> DATA FOR THE TASK:
══════

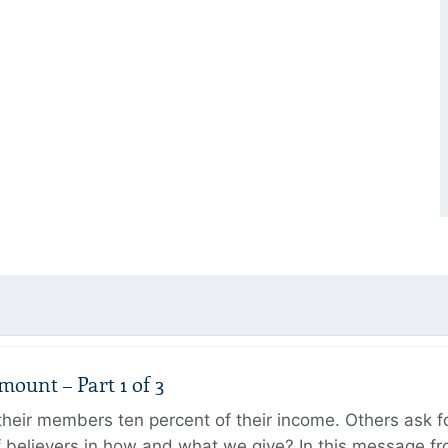
unt – Part 1 of 3
ir members ten percent of their income. Others ask for
believers in how and what we give? In this message fr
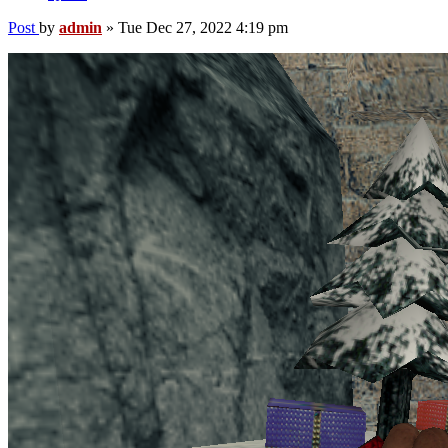
Post
by
admin
»
Tue Dec 27, 2022 4:19 pm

══════

Arrange all the lines above as a numbered list, skipping any blank lines and leaving the pictures out.

1. unt – Part 1 of 3
2. ir members ten percent of their income. Others ask for
3. believers in how and what we give? In this message fr
4. Post
5. by
6. admin
7. »
8. Tue Dec 27, 2022 4:19 pm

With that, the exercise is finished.